> **AIM OF THE EXERCISE**:
Would you please restate the data exactly as it stands, apart from the pictures?

-- RECORD SET follows --

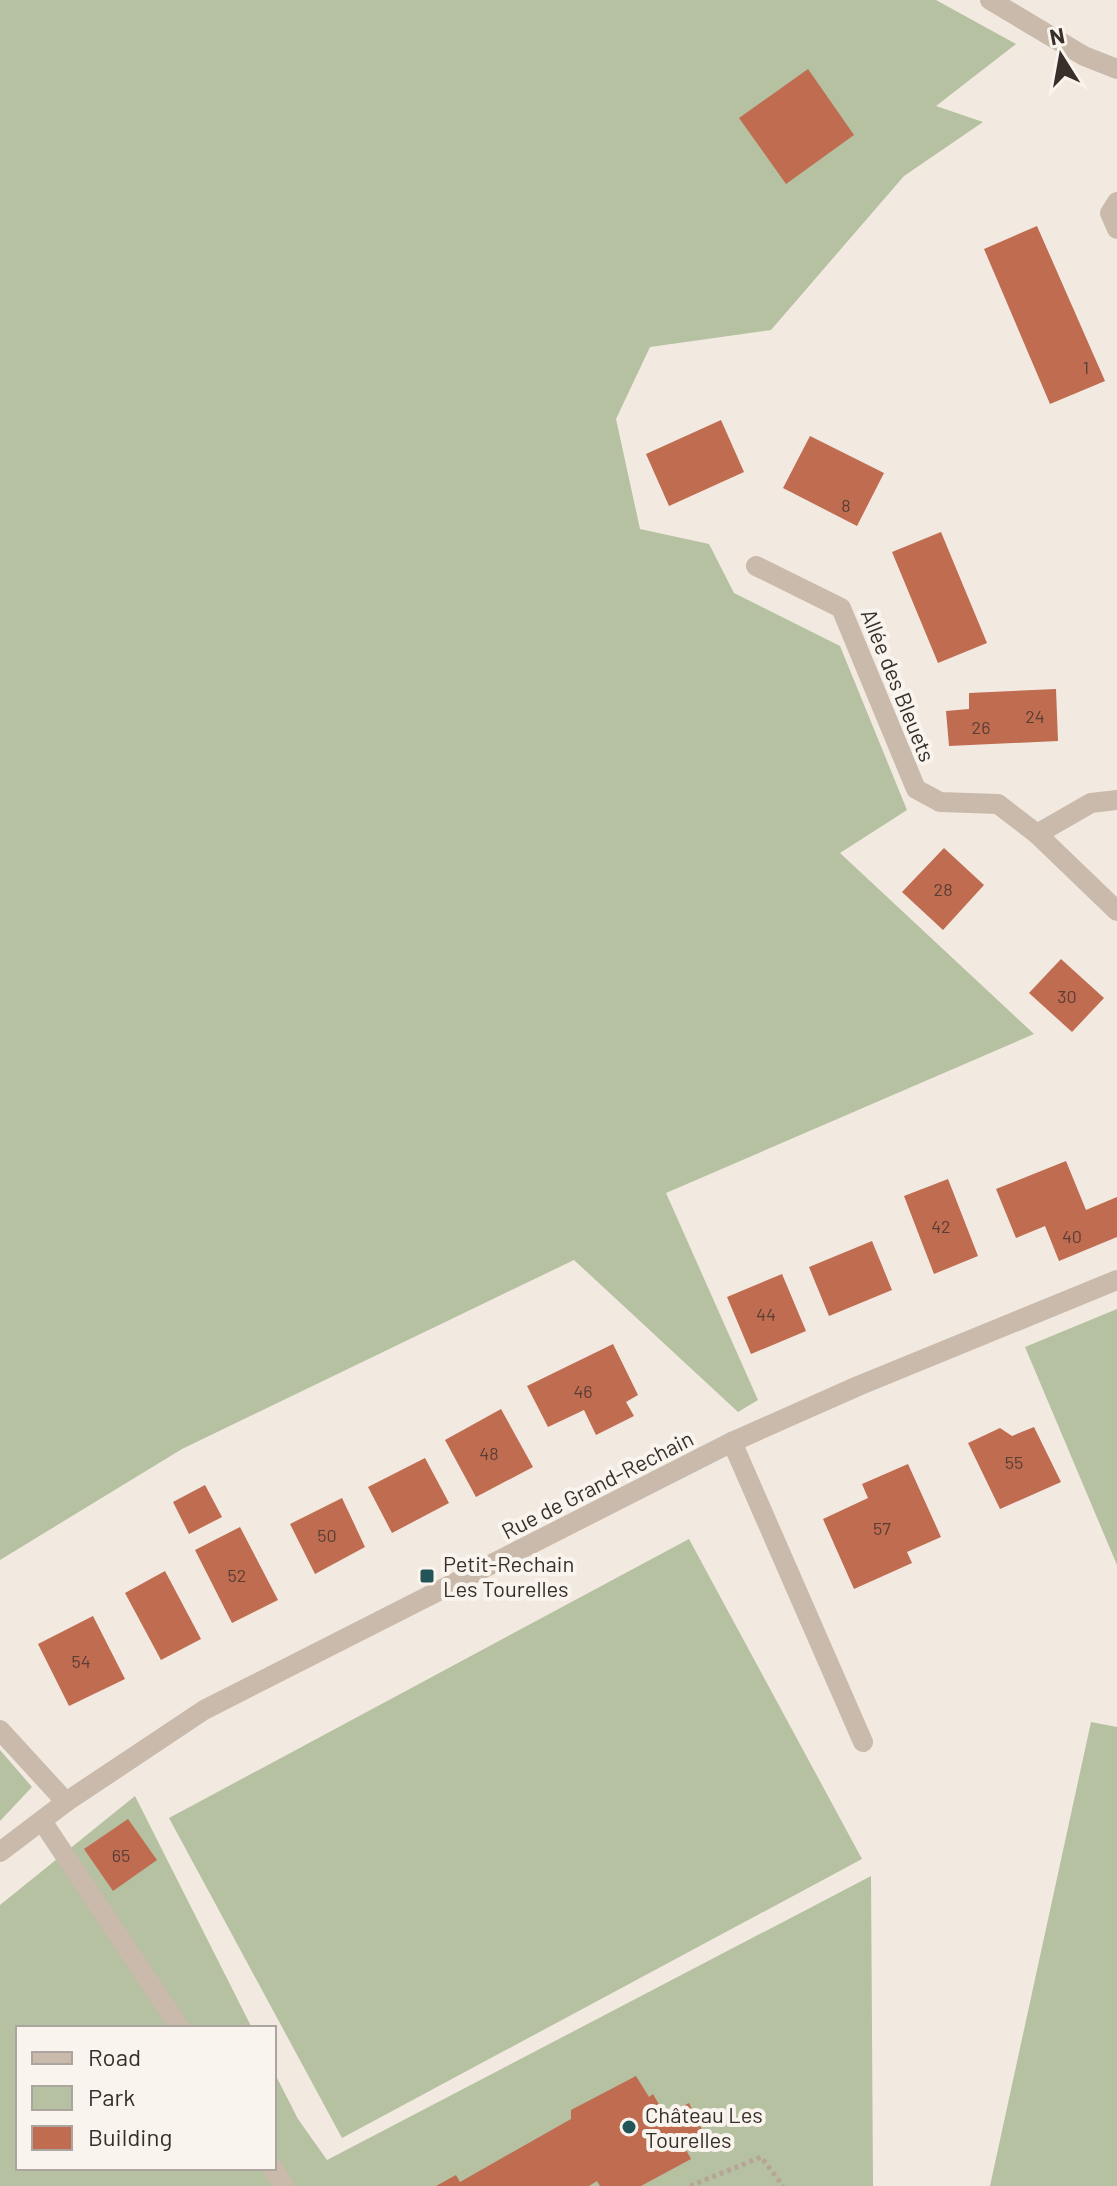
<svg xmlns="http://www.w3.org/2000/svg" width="1117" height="2186" font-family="Barlow,sans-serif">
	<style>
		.green { fill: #b6c1a1 }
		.building { fill: #bf6c51 }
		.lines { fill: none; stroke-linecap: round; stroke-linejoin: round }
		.path { stroke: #b6a496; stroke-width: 5; stroke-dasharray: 4 4; stroke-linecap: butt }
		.minor { stroke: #cabaac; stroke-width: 20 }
		.poi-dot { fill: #225458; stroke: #f9f4ed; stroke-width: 3 }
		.labels { text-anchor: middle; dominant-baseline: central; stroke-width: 8; stroke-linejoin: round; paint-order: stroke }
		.number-label { font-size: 18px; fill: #5a3e34 }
		.street-label { font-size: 22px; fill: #382f2b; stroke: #f9f4ed }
		.poi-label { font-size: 22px; fill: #382f2b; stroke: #f9f4ed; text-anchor: start }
	</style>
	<rect width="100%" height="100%" fill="#f2eae0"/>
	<g class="green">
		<path d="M0,0H936L1016,44L936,106L983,122L904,176L771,330L650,347L616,419L640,529L709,544L734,593L840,646L907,810L840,853L1034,1034L666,1193L758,1400L738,1412L574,1260L182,1449L0,1560Z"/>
		<path d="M1117,1309V1565L1025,1347Z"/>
		<path d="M689,1539L862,1859L342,2138L169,1818Z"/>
		<path d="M1091,1722L1117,1727V2186H990Z"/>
		<path d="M0,1750L32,1787L0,1821Z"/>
		<path d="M135,1796L252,2028H18V2168H274V2072L298,2119L327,2160L871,1876L873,2186H0V1905Z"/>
	</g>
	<g class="building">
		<path d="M808,69L854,135L786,184L739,118Z"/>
		<path d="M1037,226L1105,381L1050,404L984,249Z"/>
		<path d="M721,420L744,472L669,506L646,454Z"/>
		<path d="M810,436L884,473L857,526L783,488Z"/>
		<path d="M941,532L987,643L938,663L892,552Z"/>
		<path d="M1056,689L1058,741L949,746L946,711L969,709V693Z"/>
		<path d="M944,848L984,885L943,930L902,892Z"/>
		<path d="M1061,959L1104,998L1072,1032L1029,993Z"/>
		<path d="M1066,1161L1086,1210L1117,1197V1237L1059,1261L1045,1226L1016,1238L996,1189Z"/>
		<path d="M948,1179L978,1256L934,1274L904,1196Z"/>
		<path d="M872,1241L892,1290L829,1316L809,1267Z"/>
		<path d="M782,1274L806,1331L751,1354L727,1297Z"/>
		<path d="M613,1344L638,1395L626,1402L634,1416L596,1435L584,1410L548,1427L527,1386Z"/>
		<path d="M501,1409L533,1467L476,1497L445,1440Z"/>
		<path d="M1034,1427L1061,1482L1000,1509L968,1443L1000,1428L1012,1436Z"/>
		<path d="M425,1458L449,1503L392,1533L368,1487Z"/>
		<path d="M908,1464L941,1537L907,1552L912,1563L854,1589L823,1519L868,1498L862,1484Z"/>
		<path d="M205,1485L222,1517L189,1534L173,1502Z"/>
		<path d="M342,1498L365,1547L315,1574L290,1524Z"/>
		<path d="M240,1527L278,1600L232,1623L195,1550Z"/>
		<path d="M165,1571L201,1639L161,1660L125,1593Z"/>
		<path d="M93,1616L125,1679L69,1706L38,1644Z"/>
		<path d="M128,1819L157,1860L113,1891L84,1849Z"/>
		<path d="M636,2076L649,2097L653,2094L665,2115L689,2103L705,2136L685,2148L691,2159L641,2186H600L597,2181L589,2186H436L456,2175L460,2182L571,2119V2110Z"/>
	</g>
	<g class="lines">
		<path class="path" d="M690,2186L761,2157L783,2186"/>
		<g class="minor">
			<path d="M990,0L1084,56L1117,69"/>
			<path d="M1117,202L1110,213L1117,229"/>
			<path d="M756,566L841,608L916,789L940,802L998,804L1037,834L1117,911"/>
			<path d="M1037,834L1091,803L1117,800"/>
			<path d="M732,1442L863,1742"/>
			<path d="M0,1730L66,1802"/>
			<path d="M42,1821L180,2028"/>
			<path d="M0,1852L66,1802L204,1710L732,1442L858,1386L1117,1280"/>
			<path d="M273,2168L284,2186"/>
		</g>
	</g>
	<g class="poi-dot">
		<rect x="419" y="1568" width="16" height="16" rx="4"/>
		<circle cx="629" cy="2127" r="8"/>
	</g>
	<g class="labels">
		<g class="number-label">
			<text x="1086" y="367">1</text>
			<text x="846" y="505">8</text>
			<text x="1035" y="716">24</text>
			<text x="981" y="727">26</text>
			<text x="943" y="889">28</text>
			<text x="1067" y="996">30</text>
			<text x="941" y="1226">42</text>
			<text x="1072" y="1236">40</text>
			<text x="766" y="1314">44</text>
			<text x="583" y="1391">46</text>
			<text x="489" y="1453">48</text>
			<text x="1014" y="1462">55</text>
			<text x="882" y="1528">57</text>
			<text x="327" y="1535">50</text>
			<text x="237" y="1575">52</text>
			<text x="81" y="1661">54</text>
			<text x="121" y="1855">65</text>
		</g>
		<g class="street-label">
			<text transform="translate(899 685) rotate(68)">Allée des Bleuets</text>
			<text transform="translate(597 1484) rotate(-27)">Rue de Grand-Rechain</text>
		</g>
		<g class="poi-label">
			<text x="443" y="1563">Petit-Rechain<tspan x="443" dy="25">Les Tourelles</tspan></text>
			<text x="645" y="2114">Château Les<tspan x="645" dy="25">Tourelles</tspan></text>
		</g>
	</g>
	<rect x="16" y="2026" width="260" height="144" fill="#f9f4ed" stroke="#aca59f" stroke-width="2"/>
	<rect x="32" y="2052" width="40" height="12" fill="#cabaac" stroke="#aca59f" stroke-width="2"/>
	<text x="88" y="2066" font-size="24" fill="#382f2b">Road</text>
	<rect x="32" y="2086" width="40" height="24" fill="#b6c1a1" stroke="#aca59f" stroke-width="2"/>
	<text x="88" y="2106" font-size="24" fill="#382f2b">Park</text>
	<rect x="32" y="2126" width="40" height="24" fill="#bf6c51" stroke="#aca59f" stroke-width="2"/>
	<text x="88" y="2146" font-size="24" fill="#382f2b">Building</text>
	<g transform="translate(1061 56) rotate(349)" stroke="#f9f4ed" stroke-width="6" paint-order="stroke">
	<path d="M0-6L14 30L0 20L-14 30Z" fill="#382f2b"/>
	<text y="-12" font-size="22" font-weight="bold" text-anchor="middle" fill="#382f2b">N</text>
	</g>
</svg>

-- RECORD SET concluded --

> **REPLY TO THE EXERCISE**:
<svg xmlns="http://www.w3.org/2000/svg" width="1117" height="2186" font-family="Barlow,sans-serif">
	<style>
		.green { fill: #b6c1a1 }
		.building { fill: #bf6c51 }
		.lines { fill: none; stroke-linecap: round; stroke-linejoin: round }
		.path { stroke: #b6a496; stroke-width: 5; stroke-dasharray: 4 4; stroke-linecap: butt }
		.minor { stroke: #cabaac; stroke-width: 20 }
		.poi-dot { fill: #225458; stroke: #f9f4ed; stroke-width: 3 }
		.labels { text-anchor: middle; dominant-baseline: central; stroke-width: 8; stroke-linejoin: round; paint-order: stroke }
		.number-label { font-size: 18px; fill: #5a3e34 }
		.street-label { font-size: 22px; fill: #382f2b; stroke: #f9f4ed }
		.poi-label { font-size: 22px; fill: #382f2b; stroke: #f9f4ed; text-anchor: start }
	</style>
	<rect width="100%" height="100%" fill="#f2eae0"/>
	<g class="green">
		<path d="M0,0H936L1016,44L936,106L983,122L904,176L771,330L650,347L616,419L640,529L709,544L734,593L840,646L907,810L840,853L1034,1034L666,1193L758,1400L738,1412L574,1260L182,1449L0,1560Z"/>
		<path d="M1117,1309V1565L1025,1347Z"/>
		<path d="M689,1539L862,1859L342,2138L169,1818Z"/>
		<path d="M1091,1722L1117,1727V2186H990Z"/>
		<path d="M0,1750L32,1787L0,1821Z"/>
		<path d="M135,1796L252,2028H18V2168H274V2072L298,2119L327,2160L871,1876L873,2186H0V1905Z"/>
	</g>
	<g class="building">
		<path d="M808,69L854,135L786,184L739,118Z"/>
		<path d="M1037,226L1105,381L1050,404L984,249Z"/>
		<path d="M721,420L744,472L669,506L646,454Z"/>
		<path d="M810,436L884,473L857,526L783,488Z"/>
		<path d="M941,532L987,643L938,663L892,552Z"/>
		<path d="M1056,689L1058,741L949,746L946,711L969,709V693Z"/>
		<path d="M944,848L984,885L943,930L902,892Z"/>
		<path d="M1061,959L1104,998L1072,1032L1029,993Z"/>
		<path d="M1066,1161L1086,1210L1117,1197V1237L1059,1261L1045,1226L1016,1238L996,1189Z"/>
		<path d="M948,1179L978,1256L934,1274L904,1196Z"/>
		<path d="M872,1241L892,1290L829,1316L809,1267Z"/>
		<path d="M782,1274L806,1331L751,1354L727,1297Z"/>
		<path d="M613,1344L638,1395L626,1402L634,1416L596,1435L584,1410L548,1427L527,1386Z"/>
		<path d="M501,1409L533,1467L476,1497L445,1440Z"/>
		<path d="M1034,1427L1061,1482L1000,1509L968,1443L1000,1428L1012,1436Z"/>
		<path d="M425,1458L449,1503L392,1533L368,1487Z"/>
		<path d="M908,1464L941,1537L907,1552L912,1563L854,1589L823,1519L868,1498L862,1484Z"/>
		<path d="M205,1485L222,1517L189,1534L173,1502Z"/>
		<path d="M342,1498L365,1547L315,1574L290,1524Z"/>
		<path d="M240,1527L278,1600L232,1623L195,1550Z"/>
		<path d="M165,1571L201,1639L161,1660L125,1593Z"/>
		<path d="M93,1616L125,1679L69,1706L38,1644Z"/>
		<path d="M128,1819L157,1860L113,1891L84,1849Z"/>
		<path d="M636,2076L649,2097L653,2094L665,2115L689,2103L705,2136L685,2148L691,2159L641,2186H600L597,2181L589,2186H436L456,2175L460,2182L571,2119V2110Z"/>
	</g>
	<g class="lines">
		<path class="path" d="M690,2186L761,2157L783,2186"/>
		<g class="minor">
			<path d="M990,0L1084,56L1117,69"/>
			<path d="M1117,202L1110,213L1117,229"/>
			<path d="M756,566L841,608L916,789L940,802L998,804L1037,834L1117,911"/>
			<path d="M1037,834L1091,803L1117,800"/>
			<path d="M732,1442L863,1742"/>
			<path d="M0,1730L66,1802"/>
			<path d="M42,1821L180,2028"/>
			<path d="M0,1852L66,1802L204,1710L732,1442L858,1386L1117,1280"/>
			<path d="M273,2168L284,2186"/>
		</g>
	</g>
	<g class="poi-dot">
		<rect x="419" y="1568" width="16" height="16" rx="4"/>
		<circle cx="629" cy="2127" r="8"/>
	</g>
	<g class="labels">
		<g class="number-label">
			<text x="1086" y="367">1</text>
			<text x="846" y="505">8</text>
			<text x="1035" y="716">24</text>
			<text x="981" y="727">26</text>
			<text x="943" y="889">28</text>
			<text x="1067" y="996">30</text>
			<text x="941" y="1226">42</text>
			<text x="1072" y="1236">40</text>
			<text x="766" y="1314">44</text>
			<text x="583" y="1391">46</text>
			<text x="489" y="1453">48</text>
			<text x="1014" y="1462">55</text>
			<text x="882" y="1528">57</text>
			<text x="327" y="1535">50</text>
			<text x="237" y="1575">52</text>
			<text x="81" y="1661">54</text>
			<text x="121" y="1855">65</text>
		</g>
		<g class="street-label">
			<text transform="translate(899 685) rotate(68)">Allée des Bleuets</text>
			<text transform="translate(597 1484) rotate(-27)">Rue de Grand-Rechain</text>
		</g>
		<g class="poi-label">
			<text x="443" y="1563">Petit-Rechain<tspan x="443" dy="25">Les Tourelles</tspan></text>
			<text x="645" y="2114">Château Les<tspan x="645" dy="25">Tourelles</tspan></text>
		</g>
	</g>
	<rect x="16" y="2026" width="260" height="144" fill="#f9f4ed" stroke="#aca59f" stroke-width="2"/>
	<rect x="32" y="2052" width="40" height="12" fill="#cabaac" stroke="#aca59f" stroke-width="2"/>
	<text x="88" y="2066" font-size="24" fill="#382f2b">Road</text>
	<rect x="32" y="2086" width="40" height="24" fill="#b6c1a1" stroke="#aca59f" stroke-width="2"/>
	<text x="88" y="2106" font-size="24" fill="#382f2b">Park</text>
	<rect x="32" y="2126" width="40" height="24" fill="#bf6c51" stroke="#aca59f" stroke-width="2"/>
	<text x="88" y="2146" font-size="24" fill="#382f2b">Building</text>
	<g transform="translate(1061 56) rotate(349)" stroke="#f9f4ed" stroke-width="6" paint-order="stroke">
	<path d="M0-6L14 30L0 20L-14 30Z" fill="#382f2b"/>
	<text y="-12" font-size="22" font-weight="bold" text-anchor="middle" fill="#382f2b">N</text>
	</g>
</svg>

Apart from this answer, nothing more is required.